The slice sampler does not "sample from the log-density". It can, however, use the log density in the calculations to obtain a dependent sequence of observations from the density.
The basic idea of a slice sampler is in terms of the density itself, but for various reasons (computational accuracy, primarily) it's usually more convenient to work with the log-density.
As long as you use do everything in such a way as to be completely consistent with doing it in terms of the density, there's no problem whatever working with the log density.

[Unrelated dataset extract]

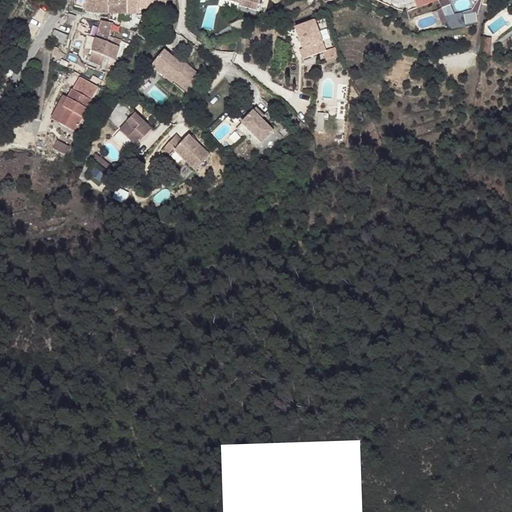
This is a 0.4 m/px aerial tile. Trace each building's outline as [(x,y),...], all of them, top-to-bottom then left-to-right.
[(74,0),(74,6),(85,9),(85,12),(96,14),(109,13),(109,0),(74,0)] [(109,0),(109,13),(110,13),(110,16),(122,19),(123,14),(128,14),(128,0),(109,0)] [(128,0),(128,14),(139,13),(140,8),(139,0),(128,0)] [(165,15),(166,0),(144,0),(145,9),(154,10),(154,14),(165,15)] [(259,0),(226,0),(234,2),(239,3),(239,5),(256,10),(259,0)] [(479,20),(476,10),(448,18),(451,28),(479,20)] [(76,16),(69,14),(66,24),(73,26),(76,16)] [(151,20),(145,18),(141,20),(139,26),(146,28),(150,21),(151,20)] [(113,24),(102,21),(89,61),(101,66),(104,57),(120,62),(130,44),(114,38),(112,44),(107,42),(113,24)] [(159,27),(150,21),(146,28),(142,36),(153,42),(159,27)] [(326,51),(315,21),(295,29),(303,49),(299,51),(303,59),(323,52),(326,51)] [(64,43),(67,35),(55,30),(51,38),(64,43)] [(487,59),(490,41),(486,41),(483,40),(481,58),(487,59)] [(323,52),(326,61),(337,56),(335,47),(326,51),(323,52)] [(201,77),(186,64),(184,66),(178,62),(164,50),(155,62),(169,74),(165,78),(172,82),(173,80),(188,92),(201,77)] [(169,74),(155,62),(151,66),(165,78),(169,74)] [(59,124),(74,132),(97,88),(79,78),(68,99),(64,107),(67,109),(59,124)] [(67,109),(64,107),(68,99),(64,97),(52,119),(59,124),(67,109)] [(256,109),(253,111),(261,119),(264,116),(256,109)] [(250,132),(262,143),(274,131),(261,119),(253,111),(242,123),(250,132)] [(120,131),(136,146),(152,129),(135,114),(120,131)] [(242,123),(236,129),(245,137),(250,132),(242,123)] [(183,142),(176,136),(162,151),(169,158),(169,157),(175,151),(183,159),(196,170),(210,155),(188,136),(183,142)] [(69,146),(58,140),(54,148),(65,154),(69,146)] [(405,140),(397,143),(401,149),(407,147),(405,140)] [(183,159),(175,151),(169,157),(177,165),(183,159)] [(100,158),(96,154),(91,161),(95,164),(100,158)] [(112,167),(100,158),(95,164),(107,174),(112,167)]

The description for the univariate case in wikipedia here says:
- Given a sample $x$ we choose $y$ uniformly at random from the interval $[0, f(x)]$;
- given $y$ we choose $x$ uniformly at random from the set $f^{-1}[y, +\infty)$.

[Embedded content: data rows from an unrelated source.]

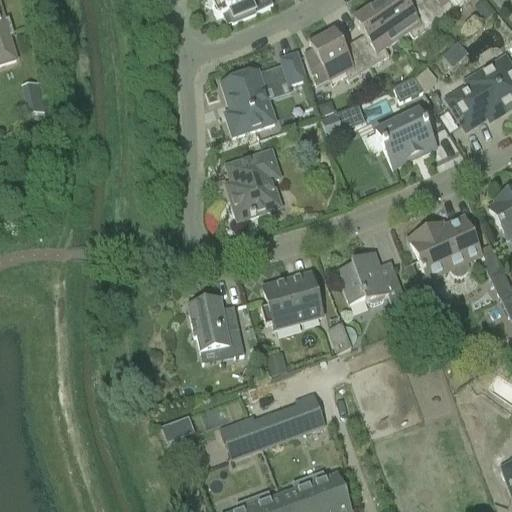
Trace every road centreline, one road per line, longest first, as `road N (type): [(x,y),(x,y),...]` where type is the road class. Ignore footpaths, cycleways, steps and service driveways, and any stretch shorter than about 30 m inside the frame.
road 1 (residential): [(511,149),(451,186),(270,253),(220,261),(198,251),(184,228),(183,78)]
road 2 (residential): [(183,78),(333,0)]
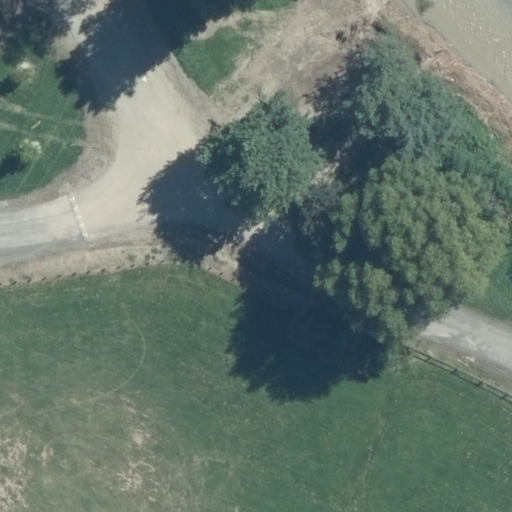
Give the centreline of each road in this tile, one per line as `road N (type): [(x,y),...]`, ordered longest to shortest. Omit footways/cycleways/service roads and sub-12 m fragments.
road 1 (unclassified): [(116,153),(226,244),(511,375)]
road 2 (unclassified): [(31,0),(116,153)]
road 3 (unclassified): [(116,153),(46,202),(0,215)]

- The sample of $x$ is obtained by ignoring the $y$ values.
That first step can for example be replaced by sampling from a negative exponential distribution in $-\log y$ where the lower bound of the exponential is at $-\log(f(x))$; the rest of the algorithm (with the obvious change to accommodate the fact that we have a log scale $y$) proceeds much as before. The result is exactly as if we had accurately sampled according to the original algorithm, which is cast in terms of sampling uniformly under the density itself at $x$ ... but in practice the calculation on the log-scale does that job "better"- with less accuracy loss.
Neal explains the motivation for this quite clearly in the Annals paper you included a reference for (p712):
In practice, it is often safer to compute
$g(x)=\log(f(x))$ rather than $f(x)$ itself, in order to avoid possible problems with floating-point underflow. One can
then use the auxiliary variable
$z=\log(y)=g(x_0)−e$, where
$e$ is exponentially distributed with mean one, and define the slice by $S={x:z<g(x)}$.